The year 2026 is going to be characterised by “uneven production growth” for the pig industry, with various “unknowns” that might prove to be challenging. Those insights were shared by global agribusiness bank Rabobank.
The latest RaboResearch report “Global Pork Quarterly Q4 2025”, which was published late last week. The bank pointed to several factors that will impact global supply in 2026, including biosecurity, disease pressures, relatively high construction costs and trade restrictions.
Trade policy changes in major countries will continue to reshuffle trade flows in the coming year, the bank wrote. “The focus will be on productivity, cost reduction and cautious expansion.”
Global production is expected to increase in the first half of 2026, driven by growth across major producing countries. RaboResearch expects modest growth in the US, EU, and China in the first 6 months, and steady growth in Brazil. The Latin American giant keeps on breaking export records.
Chenjun Pan is senior analyst animal protein for RaboResearch. In a news release, she explained, “The driving forces for growth vary by region. Productivity improvements weigh more than previously in the US, China, the EU and Brazil, while the large herd size is another main cause of output growth for China.”
She said that global pork production in the 2nd half of 2026 is expected to slow down and even decline, and she said the herd reduction in China and Spain would be responsible for that. She said, “In China, producers scale back to rebalance, while Spain faces ASF-related trade constraints that lead to herd cuts.”

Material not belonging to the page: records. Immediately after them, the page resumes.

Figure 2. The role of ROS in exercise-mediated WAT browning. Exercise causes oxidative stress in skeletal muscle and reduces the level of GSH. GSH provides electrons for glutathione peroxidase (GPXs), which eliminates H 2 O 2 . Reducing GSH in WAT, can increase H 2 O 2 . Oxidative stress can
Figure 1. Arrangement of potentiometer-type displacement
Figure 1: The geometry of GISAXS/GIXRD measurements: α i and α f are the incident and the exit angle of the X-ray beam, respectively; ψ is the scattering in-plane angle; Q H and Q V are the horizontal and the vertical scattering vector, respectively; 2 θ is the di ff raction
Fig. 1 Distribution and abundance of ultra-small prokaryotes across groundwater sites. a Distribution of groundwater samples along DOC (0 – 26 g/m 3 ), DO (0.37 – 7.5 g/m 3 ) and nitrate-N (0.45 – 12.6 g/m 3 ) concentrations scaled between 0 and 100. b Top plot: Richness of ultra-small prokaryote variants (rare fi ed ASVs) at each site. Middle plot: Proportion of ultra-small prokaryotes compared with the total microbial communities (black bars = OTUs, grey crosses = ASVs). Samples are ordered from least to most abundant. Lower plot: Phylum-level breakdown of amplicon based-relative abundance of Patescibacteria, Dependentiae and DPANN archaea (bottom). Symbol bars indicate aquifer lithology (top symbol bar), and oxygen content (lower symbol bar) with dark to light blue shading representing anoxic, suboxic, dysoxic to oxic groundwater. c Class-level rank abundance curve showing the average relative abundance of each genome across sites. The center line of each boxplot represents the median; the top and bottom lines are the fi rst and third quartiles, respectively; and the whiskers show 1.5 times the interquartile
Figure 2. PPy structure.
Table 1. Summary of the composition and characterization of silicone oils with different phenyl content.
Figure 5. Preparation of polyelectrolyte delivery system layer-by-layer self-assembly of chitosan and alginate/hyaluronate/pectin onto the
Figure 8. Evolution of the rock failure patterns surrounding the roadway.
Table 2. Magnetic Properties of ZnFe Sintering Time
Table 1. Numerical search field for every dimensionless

The bank also looked back to global pork trade in 2025 and commented that it showed “an uneven performance.” Brazil recorded 12% export growth, while other key exporting countries, such as the US and Canada, saw single digit declines.
The bank expects the trade volatility to stay in 2026. The bank wrote, “Major importing countries, including China and Mexico, are adjusting import policies. Mexico will introduce import quota to non-FTA suppliers and launch anti-dumping and anti-subsidy investigations into US pork, while China imposes anti-dumping duties on EU pork imports. Japan and the Philippines, major importers, still ban Spanish pork due to ASF concerns.”
About the export possibilities to China in more detail, the bank wrote: “Uncertainty around the future of EU’s offal exports to China has increased as Brazil asks for improved market access to the Chinese market.” On the basis of data on the first 3 quarters of 2025, the bank wrote, “EU pork exports are expected to weaken in the 4th quarter of 2025 due to the additional tariffs and China’s ample near-term pork supplies following planned herd liquidation.”
Local pig production recovery will be tough difficult in countries like Vietnam and the Philippines as ASF continues to spread.
The bank once again pointed to Spain with its ASF situation. Although ASF has not affected the domestic herd in Spain, the industry faces increased pressure from stricter biosecurity and disease control measures.
Lastly, RaboResearch also pointed to PRRS, which is continuing to weigh on production in the US and Mexico. The bank added about PRRS control: “Efforts to develop new tools to mitigate the effects are slow, with limited results so far. However, vaccine development and regional containment strategies are gaining industry support in some markets.”